START DOCUMENT TEXT

Assume the account number is $16$ digits long, totally ordered, with digits called $(d_i)_{i=1}^{16}$.

Let $$a_i=\left\{\begin{array}{rl}d_i&i \textrm{ is even}\\2d_i&i \textrm{ is odd and }2d_i\lt9\\2d_i-9&i \textrm{ is odd and }2d_i\gt9\end{array}\right.$$

Assume $d_1=4$, $d_2$ through $d_{15}$ are chosen arbitrarily, and $d_{16}$ is chosen so that $$\sum_{i=1}^{16}a_i\in10\mathbb Z.$$

(Fwiw, those assumptions are not correct in the real world, but they're based on real-world facts.)

My answer so far is this:

Consecutive integers are distinct iff all the following hold:

  • For $2\le i\le15$, $d_i\ne d_{i-1}$ (probability $\frac9{10}$ each).

END DOCUMENT TEXT
START DATA SECTION

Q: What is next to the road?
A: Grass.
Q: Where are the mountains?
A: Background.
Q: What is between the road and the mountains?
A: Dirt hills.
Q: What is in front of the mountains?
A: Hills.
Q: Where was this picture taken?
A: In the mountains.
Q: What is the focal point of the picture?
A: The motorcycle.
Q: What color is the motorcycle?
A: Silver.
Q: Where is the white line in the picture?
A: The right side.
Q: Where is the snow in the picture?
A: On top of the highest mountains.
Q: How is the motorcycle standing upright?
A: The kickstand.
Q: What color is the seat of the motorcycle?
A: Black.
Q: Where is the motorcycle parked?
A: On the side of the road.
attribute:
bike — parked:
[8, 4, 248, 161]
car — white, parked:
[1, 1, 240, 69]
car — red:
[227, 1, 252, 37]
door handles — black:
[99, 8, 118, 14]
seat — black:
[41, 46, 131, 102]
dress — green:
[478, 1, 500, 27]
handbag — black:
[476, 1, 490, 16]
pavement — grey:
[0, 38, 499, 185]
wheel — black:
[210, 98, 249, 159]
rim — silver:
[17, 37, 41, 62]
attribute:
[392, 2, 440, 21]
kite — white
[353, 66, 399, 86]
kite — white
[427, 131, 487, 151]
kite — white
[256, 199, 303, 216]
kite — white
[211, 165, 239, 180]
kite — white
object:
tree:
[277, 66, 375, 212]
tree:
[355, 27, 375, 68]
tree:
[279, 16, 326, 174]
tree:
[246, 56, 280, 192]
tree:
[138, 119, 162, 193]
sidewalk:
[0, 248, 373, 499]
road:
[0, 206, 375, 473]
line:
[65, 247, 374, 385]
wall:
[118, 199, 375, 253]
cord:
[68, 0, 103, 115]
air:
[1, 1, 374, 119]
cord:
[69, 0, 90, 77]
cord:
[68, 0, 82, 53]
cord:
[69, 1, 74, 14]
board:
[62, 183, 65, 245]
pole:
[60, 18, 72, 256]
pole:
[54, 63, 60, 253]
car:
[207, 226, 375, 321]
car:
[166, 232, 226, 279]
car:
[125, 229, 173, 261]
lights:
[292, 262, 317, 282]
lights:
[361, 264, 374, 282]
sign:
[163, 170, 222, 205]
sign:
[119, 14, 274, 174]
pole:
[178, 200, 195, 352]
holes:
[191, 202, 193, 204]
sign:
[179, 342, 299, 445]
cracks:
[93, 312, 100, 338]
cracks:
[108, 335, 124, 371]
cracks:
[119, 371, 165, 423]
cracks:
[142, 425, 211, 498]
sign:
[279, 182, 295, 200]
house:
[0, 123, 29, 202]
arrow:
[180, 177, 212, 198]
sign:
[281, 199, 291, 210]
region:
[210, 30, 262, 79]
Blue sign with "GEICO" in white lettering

END DATA SECTION

_PROBLEM TO SOLVE_: Copy the account-number text from "Assume $d_1=4$, $d_2$" to "on real-world facts.)", replacing "arbitrarily" with "freely".

_TASK RESULT_:
Assume $d_1=4$, $d_2$ through $d_{15}$ are chosen freely, and $d_{16}$ is chosen so that $$\sum_{i=1}^{16}a_i\in10\mathbb Z.$$

(Fwiw, those assumptions are not correct in the real world, but they're based on real-world facts.)